- Opening Delimiter -

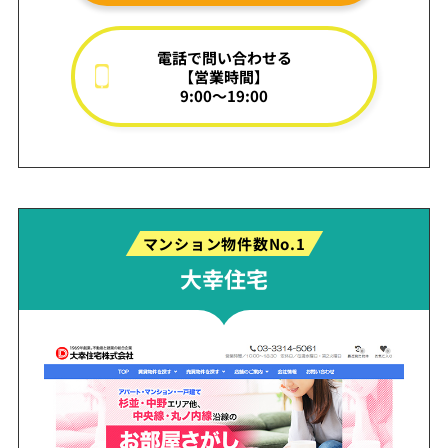
電話で問い合わせる
【営業時間】
9:00～19:00
マンション物件数No.1
大幸住宅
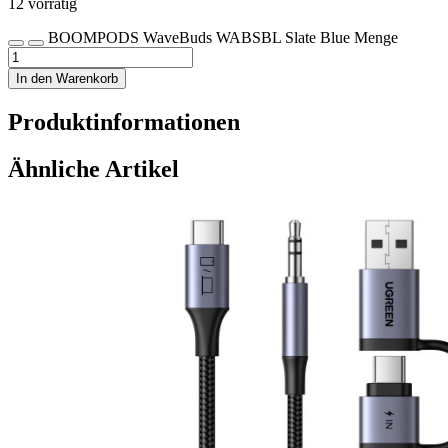
12 vorrätig
BOOMPODS WaveBuds WABSBL Slate Blue Menge
In den Warenkorb
Produktinformationen
Ähnliche Artikel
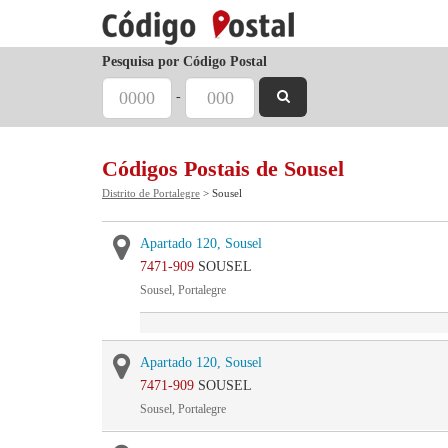
Pesquisa por Código Postal
-
Códigos Postais de Sousel
Distrito de Portalegre
> Sousel
Apartado 120, Sousel
7471-909
SOUSEL
Sousel, Portalegre
Apartado 120, Sousel
7471-909
SOUSEL
Sousel, Portalegre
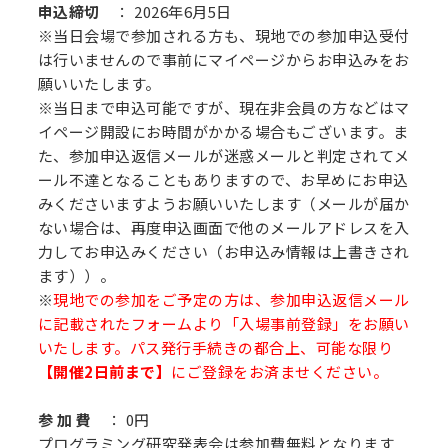
申込締切
： 2026年6月5日
※当日会場で参加される方も、現地での参加申込受付
は行いませんので事前にマイページからお申込みをお
願いいたします。
※当日まで申込可能ですが、現在非会員の方などはマ
イページ開設にお時間がかかる場合もございます。ま
た、参加申込返信メールが迷惑メールと判定されてメ
ール不達となることもありますので、お早めにお申込
みくださいますようお願いいたします（メールが届か
ない場合は、再度申込画面で他のメールアドレスを入
力してお申込みください（お申込み情報は上書きされ
ます））。
※
現地での参加をご予定の方は、参加申込返信メール
に記載されたフォームより「入場事前登録」をお願い
いたします。パス発行手続きの都合上、可能な限り
【開催2日前まで】
にご登録をお済ませください。
参 加 費
： 0円
プログラミング研究発表会は参加費無料となります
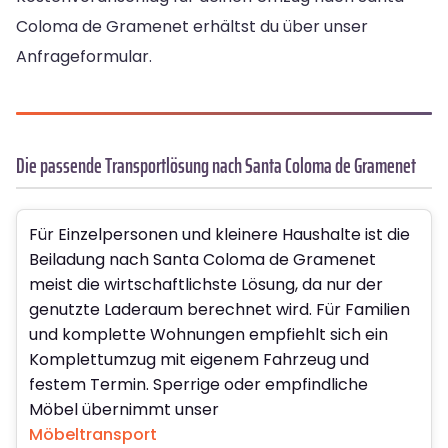
Coloma de Gramenet erhältst du über unser
Anfrageformular.
Die passende Transportlösung nach Santa Coloma de Gramenet
Für Einzelpersonen und kleinere Haushalte ist die
Beiladung nach Santa Coloma de Gramenet
meist die wirtschaftlichste Lösung, da nur der
genutzte Laderaum berechnet wird. Für Familien
und komplette Wohnungen empfiehlt sich ein
Komplettumzug mit eigenem Fahrzeug und
festem Termin. Sperrige oder empfindliche
Möbel übernimmt unser
Möbeltransport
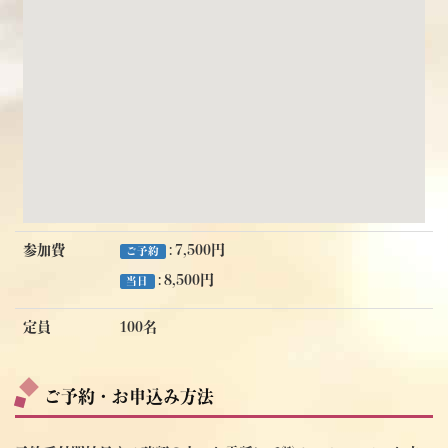
参加費
: 7,500円
ご予約
: 8,500円
当日
定員
100名
ご予約・お申込み方法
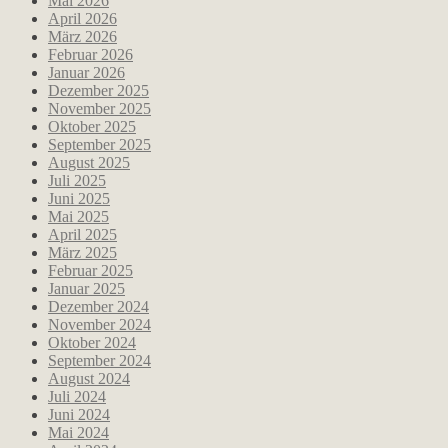
Mai 2026
April 2026
März 2026
Februar 2026
Januar 2026
Dezember 2025
November 2025
Oktober 2025
September 2025
August 2025
Juli 2025
Juni 2025
Mai 2025
April 2025
März 2025
Februar 2025
Januar 2025
Dezember 2024
November 2024
Oktober 2024
September 2024
August 2024
Juli 2024
Juni 2024
Mai 2024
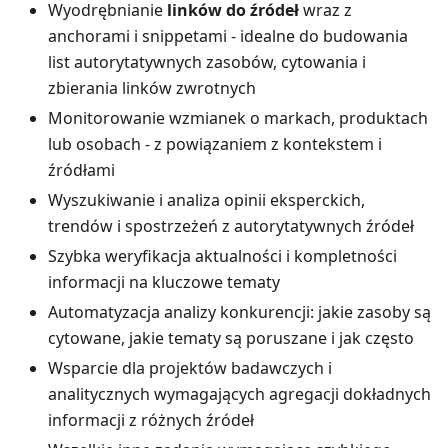
Wyodrębnianie
linków do źródeł
wraz z
anchorami i snippetami - idealne do budowania
list autorytatywnych zasobów, cytowania i
zbierania linków zwrotnych
Monitorowanie wzmianek o markach, produktach
lub osobach - z powiązaniem z kontekstem i
źródłami
Wyszukiwanie i analiza opinii eksperckich,
trendów i spostrzeżeń z autorytatywnych źródeł
Szybka weryfikacja aktualności i kompletności
informacji na kluczowe tematy
Automatyzacja analizy konkurencji: jakie zasoby są
cytowane, jakie tematy są poruszane i jak często
Wsparcie dla projektów badawczych i
analitycznych wymagających agregacji dokładnych
informacji z różnych źródeł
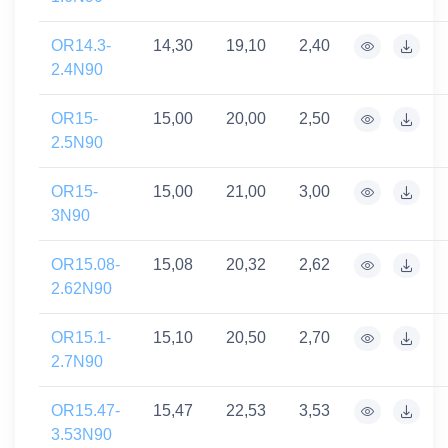
OR14.3-
14,30
19,10
2,40
2.4N90
OR15-
15,00
20,00
2,50
2.5N90
OR15-
15,00
21,00
3,00
3N90
OR15.08-
15,08
20,32
2,62
2.62N90
OR15.1-
15,10
20,50
2,70
2.7N90
OR15.47-
15,47
22,53
3,53
3.53N90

- Closing Delimiter -

TASK DETAILS:
Give the data above again in full and unchanged, skipping the pictures.

RESPONSE:
電話で問い合わせる
【営業時間】
9:00～19:00
マンション物件数No.1
大幸住宅
12 vorrätig
BOOMPODS WaveBuds WABSBL Slate Blue Menge
In den Warenkorb
Produktinformationen
Ähnliche Artikel
Pesquisa por Código Postal
-
Códigos Postais de Sousel
Distrito de Portalegre
> Sousel
Apartado 120, Sousel
7471-909
SOUSEL
Sousel, Portalegre
Apartado 120, Sousel
7471-909
SOUSEL
Sousel, Portalegre
申込締切
： 2026年6月5日
※当日会場で参加される方も、現地での参加申込受付
は行いませんので事前にマイページからお申込みをお
願いいたします。
※当日まで申込可能ですが、現在非会員の方などはマ
イページ開設にお時間がかかる場合もございます。ま
た、参加申込返信メールが迷惑メールと判定されてメ
ール不達となることもありますので、お早めにお申込
みくださいますようお願いいたします（メールが届か
ない場合は、再度申込画面で他のメールアドレスを入
力してお申込みください（お申込み情報は上書きされ
ます））。
※
現地での参加をご予定の方は、参加申込返信メール
に記載されたフォームより「入場事前登録」をお願い
いたします。パス発行手続きの都合上、可能な限り
【開催2日前まで】
にご登録をお済ませください。
参 加 費
： 0円
プログラミング研究発表会は参加費無料となります
Coloma de Gramenet erhältst du über unser
Anfrageformular.
Die passende Transportlösung nach Santa Coloma de Gramenet
Für Einzelpersonen und kleinere Haushalte ist die
Beiladung nach Santa Coloma de Gramenet
meist die wirtschaftlichste Lösung, da nur der
genutzte Laderaum berechnet wird. Für Familien
und komplette Wohnungen empfiehlt sich ein
Komplettumzug mit eigenem Fahrzeug und
festem Termin. Sperrige oder empfindliche
Möbel übernimmt unser
Möbeltransport
参加費
: 7,500円
ご予約
: 8,500円
当日
定員
100名
ご予約・お申込み方法
Mai 2026
April 2026
März 2026
Februar 2026
Januar 2026
Dezember 2025
November 2025
Oktober 2025
September 2025
August 2025
Juli 2025
Juni 2025
Mai 2025
April 2025
März 2025
Februar 2025
Januar 2025
Dezember 2024
November 2024
Oktober 2024
September 2024
August 2024
Juli 2024
Juni 2024
Mai 2024
Wyodrębnianie
linków do źródeł
wraz z
anchorami i snippetami - idealne do budowania
list autorytatywnych zasobów, cytowania i
zbierania linków zwrotnych
Monitorowanie wzmianek o markach, produktach
lub osobach - z powiązaniem z kontekstem i
źródłami
Wyszukiwanie i analiza opinii eksperckich,
trendów i spostrzeżeń z autorytatywnych źródeł
Szybka weryfikacja aktualności i kompletności
informacji na kluczowe tematy
Automatyzacja analizy konkurencji: jakie zasoby są
cytowane, jakie tematy są poruszane i jak często
Wsparcie dla projektów badawczych i
analitycznych wymagających agregacji dokładnych
informacji z różnych źródeł
OR14.3-
14,30
19,10
2,40
2.4N90
OR15-
15,00
20,00
2,50
2.5N90
OR15-
15,00
21,00
3,00
3N90
OR15.08-
15,08
20,32
2,62
2.62N90
OR15.1-
15,10
20,50
2,70
2.7N90
OR15.47-
15,47
22,53
3,53
3.53N90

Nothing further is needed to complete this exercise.